31 – Atlanta Falcons, EDGE Charles Harris, Missouri
The 2016 Atlanta Falcons made it all the way to the Super Bowl despite just one legitimate pass rusher (Vic Beasley). Beasley did have 15.5 sacks and six forced fumbles, but after him, the pass rush was left to former Buccaneers first-round castoff Adrian Clayborn (5.0 sacks), 36-year-old one-year rental Dwight Freeney (3.0 sacks), and defensive tackle Grady Jarrett (3.0 sacks). The Falcons desperately need more help opposite Beasley, and they should have their pick from a handful of players at this spot. What Charles Harris would offer is a likely immediate impact player from the edge, one who can assist in getting after Cam Newton, Drew Brees, and Jameis Winston.
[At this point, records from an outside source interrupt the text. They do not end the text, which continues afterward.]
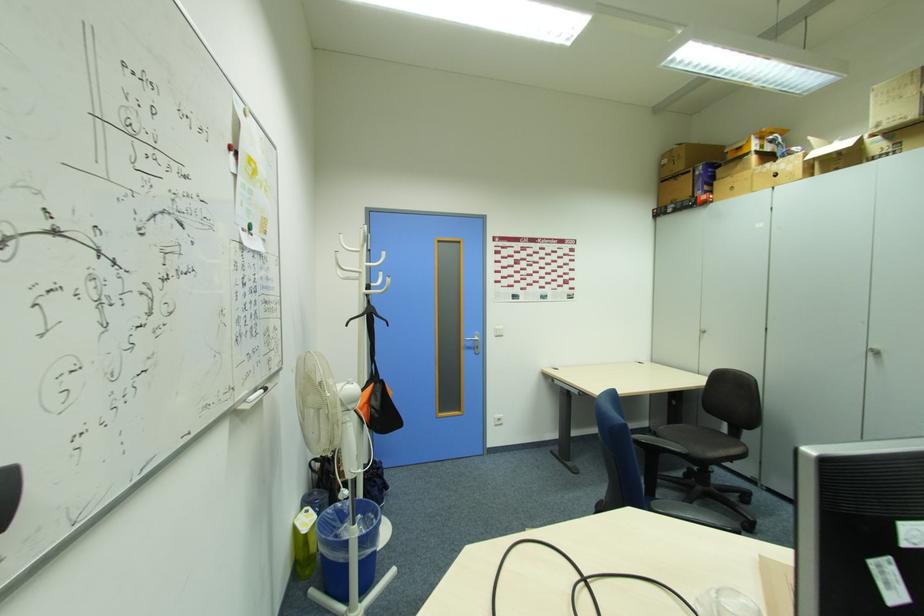
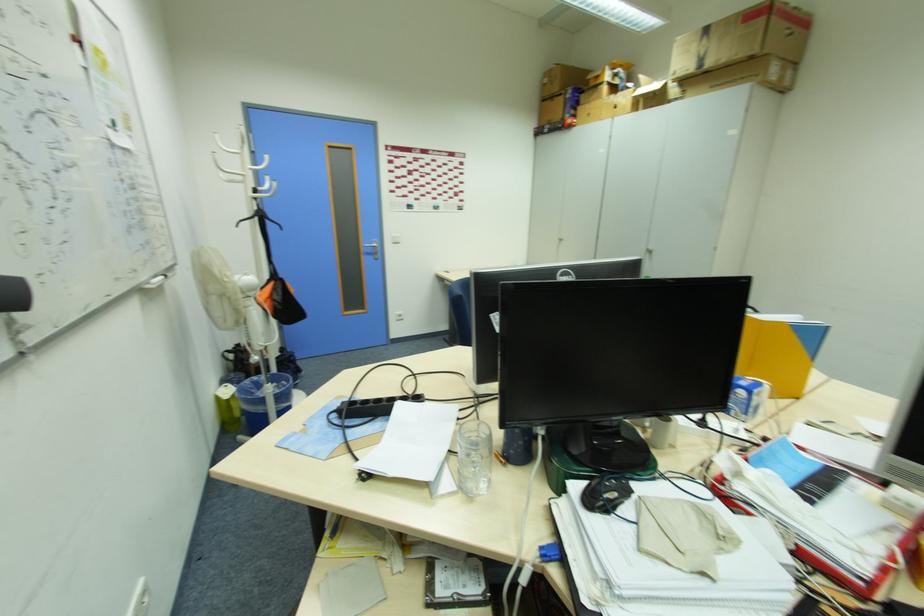
Find the pixel in the second image that matches the point at 299,530 in the first image.

(220, 400)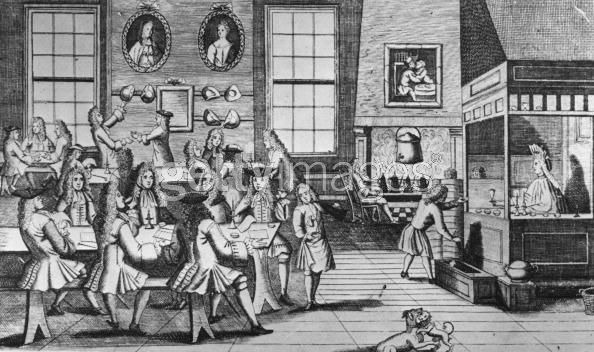
Locate an element on the screen. Image resolution: width=594 pixels, height=352 pixels. floor is located at coordinates (530, 327).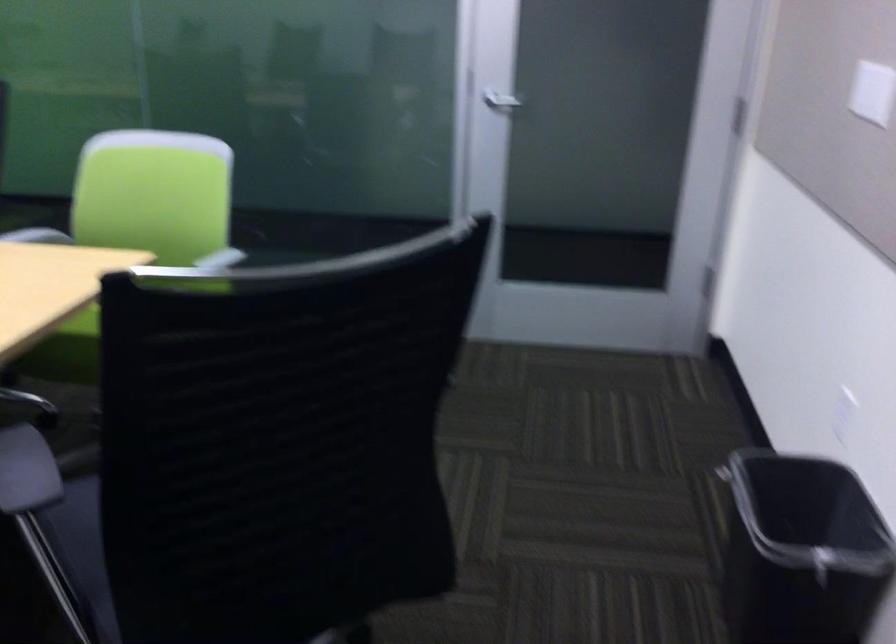
Find where to push the white light switch. Please return your answer as a coordinate pair (x, y).

(872, 91)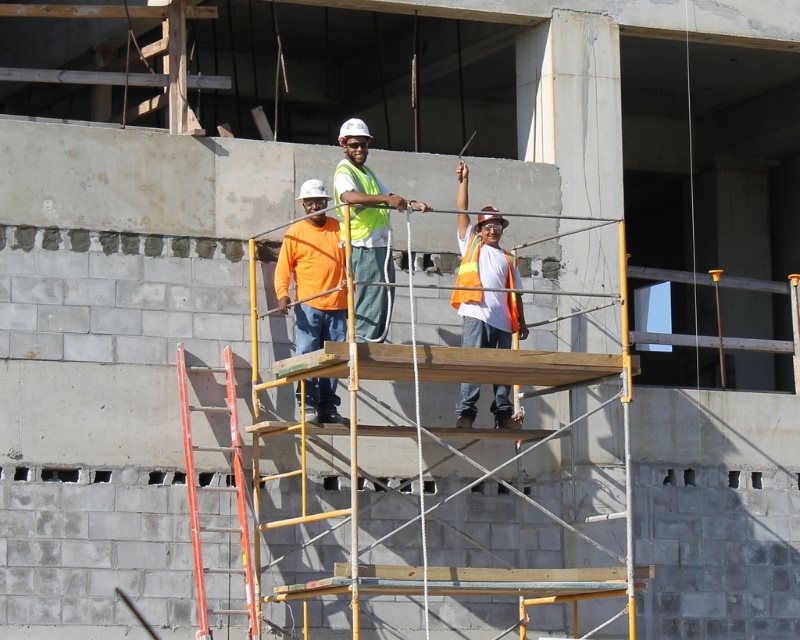
You are a safety inspector observing the construction site. You notice two orange items at the center of the scaffolding platform. Which item is taller between the orange matte shirt at center and the orange reflective safety vest at center?

The orange matte shirt at center is taller than the orange reflective safety vest at center.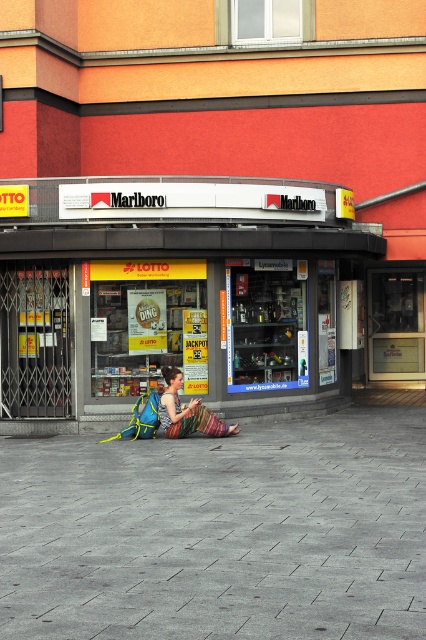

32 – New Orleans (via Brandin Cooks trade) – CB Chidobe Awuzie, Colorado
There’s a chance the Saints may give this first-round pick back to the Patriots in a deal involving Malcolm Butler, but if the Butler trade doesn’t happen, the Saints select the best cornerback on the board. Colorado’s Chidobe Awuzie is a four-year starter at the collegiate level, and given the current state of the Saints’ defensive backfield, a hopeful Day 1 starter at cornerback for a perennially awful secondary.